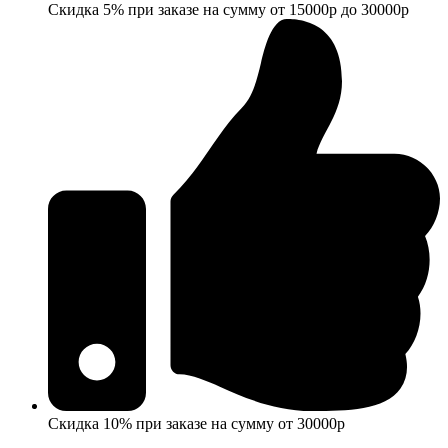
Скидка 5% при заказе на сумму от 15000р до 30000р
Скидка 10% при заказе на сумму от 30000р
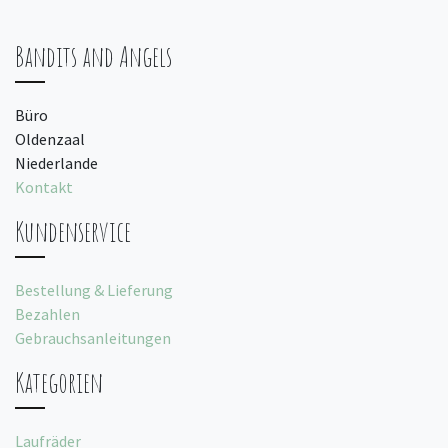
Bandits and Angels
Büro
Oldenzaal
Niederlande
Kontakt
Kundenservice
Bestellung & Lieferung
Bezahlen
Gebrauchsanleitungen
Kategorien
Laufräder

+ + + +

> _ACTIVITY_
Change "Kundenservice" to "Kundendienst" in the text of the items above, keeping everything else the same. Leave the pictures out.

> _RESULT_
Скидка 5% при заказе на сумму от 15000р до 30000р
Скидка 10% при заказе на сумму от 30000р
Bandits and Angels
Büro
Oldenzaal
Niederlande
Kontakt
Kundendienst
Bestellung & Lieferung
Bezahlen
Gebrauchsanleitungen
Kategorien
Laufräder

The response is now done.